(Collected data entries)
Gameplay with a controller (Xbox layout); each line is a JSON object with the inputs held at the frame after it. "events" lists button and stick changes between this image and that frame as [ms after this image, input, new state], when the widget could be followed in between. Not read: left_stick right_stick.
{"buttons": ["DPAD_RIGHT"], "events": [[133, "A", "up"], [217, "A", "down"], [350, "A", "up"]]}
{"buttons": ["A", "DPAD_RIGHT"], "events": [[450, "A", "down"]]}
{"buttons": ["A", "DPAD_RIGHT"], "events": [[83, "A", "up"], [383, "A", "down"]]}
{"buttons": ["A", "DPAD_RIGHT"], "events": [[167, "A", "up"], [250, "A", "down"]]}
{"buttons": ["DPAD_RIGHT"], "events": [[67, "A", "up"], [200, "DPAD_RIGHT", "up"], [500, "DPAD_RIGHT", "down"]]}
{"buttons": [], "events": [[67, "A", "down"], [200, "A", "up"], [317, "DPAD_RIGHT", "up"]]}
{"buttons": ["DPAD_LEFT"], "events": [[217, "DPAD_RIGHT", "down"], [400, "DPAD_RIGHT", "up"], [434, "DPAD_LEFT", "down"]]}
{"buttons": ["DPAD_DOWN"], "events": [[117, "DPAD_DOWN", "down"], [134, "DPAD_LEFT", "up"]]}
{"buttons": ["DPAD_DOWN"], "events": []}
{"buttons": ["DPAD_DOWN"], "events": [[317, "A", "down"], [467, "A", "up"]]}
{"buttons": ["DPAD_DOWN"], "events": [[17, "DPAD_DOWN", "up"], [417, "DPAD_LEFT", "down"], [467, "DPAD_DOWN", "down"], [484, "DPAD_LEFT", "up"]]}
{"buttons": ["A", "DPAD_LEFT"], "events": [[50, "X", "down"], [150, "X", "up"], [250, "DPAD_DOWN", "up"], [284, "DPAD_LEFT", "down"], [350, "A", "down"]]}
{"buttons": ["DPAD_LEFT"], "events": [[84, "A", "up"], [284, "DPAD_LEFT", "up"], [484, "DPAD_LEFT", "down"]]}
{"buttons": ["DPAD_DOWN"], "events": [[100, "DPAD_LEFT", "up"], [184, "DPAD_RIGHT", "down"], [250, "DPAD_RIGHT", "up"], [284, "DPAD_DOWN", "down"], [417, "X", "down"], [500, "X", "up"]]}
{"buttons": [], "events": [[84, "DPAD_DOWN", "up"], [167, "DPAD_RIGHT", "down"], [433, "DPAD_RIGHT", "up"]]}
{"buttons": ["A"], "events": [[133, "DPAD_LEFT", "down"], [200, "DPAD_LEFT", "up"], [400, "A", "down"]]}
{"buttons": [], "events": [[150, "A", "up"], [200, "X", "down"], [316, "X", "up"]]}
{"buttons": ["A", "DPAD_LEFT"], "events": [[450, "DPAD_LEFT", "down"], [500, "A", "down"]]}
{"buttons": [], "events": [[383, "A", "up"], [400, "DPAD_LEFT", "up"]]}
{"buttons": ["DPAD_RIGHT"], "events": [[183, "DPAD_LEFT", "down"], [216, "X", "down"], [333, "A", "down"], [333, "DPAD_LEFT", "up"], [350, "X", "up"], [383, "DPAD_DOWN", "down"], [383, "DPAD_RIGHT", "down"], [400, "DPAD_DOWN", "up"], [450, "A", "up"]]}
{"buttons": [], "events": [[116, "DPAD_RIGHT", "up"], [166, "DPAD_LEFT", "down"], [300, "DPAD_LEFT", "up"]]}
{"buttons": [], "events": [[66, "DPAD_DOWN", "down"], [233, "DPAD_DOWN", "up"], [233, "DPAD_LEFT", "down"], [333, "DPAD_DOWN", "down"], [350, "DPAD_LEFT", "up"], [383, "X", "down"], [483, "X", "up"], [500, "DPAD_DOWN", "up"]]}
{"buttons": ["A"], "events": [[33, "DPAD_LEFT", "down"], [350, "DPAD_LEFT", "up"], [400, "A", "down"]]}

--- What this task involves ---
Write out the records. Leave nothing out and change nothing.

--- Result of this exercise ---
Gameplay with a controller (Xbox layout); each line is a JSON object with the inputs held at the frame after it. "events" lists button and stick changes between this image and that frame as [ms after this image, input, new state], when the widget could be followed in between. Not read: left_stick right_stick.
{"buttons": ["DPAD_RIGHT"], "events": [[133, "A", "up"], [217, "A", "down"], [350, "A", "up"]]}
{"buttons": ["A", "DPAD_RIGHT"], "events": [[450, "A", "down"]]}
{"buttons": ["A", "DPAD_RIGHT"], "events": [[83, "A", "up"], [383, "A", "down"]]}
{"buttons": ["A", "DPAD_RIGHT"], "events": [[167, "A", "up"], [250, "A", "down"]]}
{"buttons": ["DPAD_RIGHT"], "events": [[67, "A", "up"], [200, "DPAD_RIGHT", "up"], [500, "DPAD_RIGHT", "down"]]}
{"buttons": [], "events": [[67, "A", "down"], [200, "A", "up"], [317, "DPAD_RIGHT", "up"]]}
{"buttons": ["DPAD_LEFT"], "events": [[217, "DPAD_RIGHT", "down"], [400, "DPAD_RIGHT", "up"], [434, "DPAD_LEFT", "down"]]}
{"buttons": ["DPAD_DOWN"], "events": [[117, "DPAD_DOWN", "down"], [134, "DPAD_LEFT", "up"]]}
{"buttons": ["DPAD_DOWN"], "events": []}
{"buttons": ["DPAD_DOWN"], "events": [[317, "A", "down"], [467, "A", "up"]]}
{"buttons": ["DPAD_DOWN"], "events": [[17, "DPAD_DOWN", "up"], [417, "DPAD_LEFT", "down"], [467, "DPAD_DOWN", "down"], [484, "DPAD_LEFT", "up"]]}
{"buttons": ["A", "DPAD_LEFT"], "events": [[50, "X", "down"], [150, "X", "up"], [250, "DPAD_DOWN", "up"], [284, "DPAD_LEFT", "down"], [350, "A", "down"]]}
{"buttons": ["DPAD_LEFT"], "events": [[84, "A", "up"], [284, "DPAD_LEFT", "up"], [484, "DPAD_LEFT", "down"]]}
{"buttons": ["DPAD_DOWN"], "events": [[100, "DPAD_LEFT", "up"], [184, "DPAD_RIGHT", "down"], [250, "DPAD_RIGHT", "up"], [284, "DPAD_DOWN", "down"], [417, "X", "down"], [500, "X", "up"]]}
{"buttons": [], "events": [[84, "DPAD_DOWN", "up"], [167, "DPAD_RIGHT", "down"], [433, "DPAD_RIGHT", "up"]]}
{"buttons": ["A"], "events": [[133, "DPAD_LEFT", "down"], [200, "DPAD_LEFT", "up"], [400, "A", "down"]]}
{"buttons": [], "events": [[150, "A", "up"], [200, "X", "down"], [316, "X", "up"]]}
{"buttons": ["A", "DPAD_LEFT"], "events": [[450, "DPAD_LEFT", "down"], [500, "A", "down"]]}
{"buttons": [], "events": [[383, "A", "up"], [400, "DPAD_LEFT", "up"]]}
{"buttons": ["DPAD_RIGHT"], "events": [[183, "DPAD_LEFT", "down"], [216, "X", "down"], [333, "A", "down"], [333, "DPAD_LEFT", "up"], [350, "X", "up"], [383, "DPAD_DOWN", "down"], [383, "DPAD_RIGHT", "down"], [400, "DPAD_DOWN", "up"], [450, "A", "up"]]}
{"buttons": [], "events": [[116, "DPAD_RIGHT", "up"], [166, "DPAD_LEFT", "down"], [300, "DPAD_LEFT", "up"]]}
{"buttons": [], "events": [[66, "DPAD_DOWN", "down"], [233, "DPAD_DOWN", "up"], [233, "DPAD_LEFT", "down"], [333, "DPAD_DOWN", "down"], [350, "DPAD_LEFT", "up"], [383, "X", "down"], [483, "X", "up"], [500, "DPAD_DOWN", "up"]]}
{"buttons": ["A"], "events": [[33, "DPAD_LEFT", "down"], [350, "DPAD_LEFT", "up"], [400, "A", "down"]]}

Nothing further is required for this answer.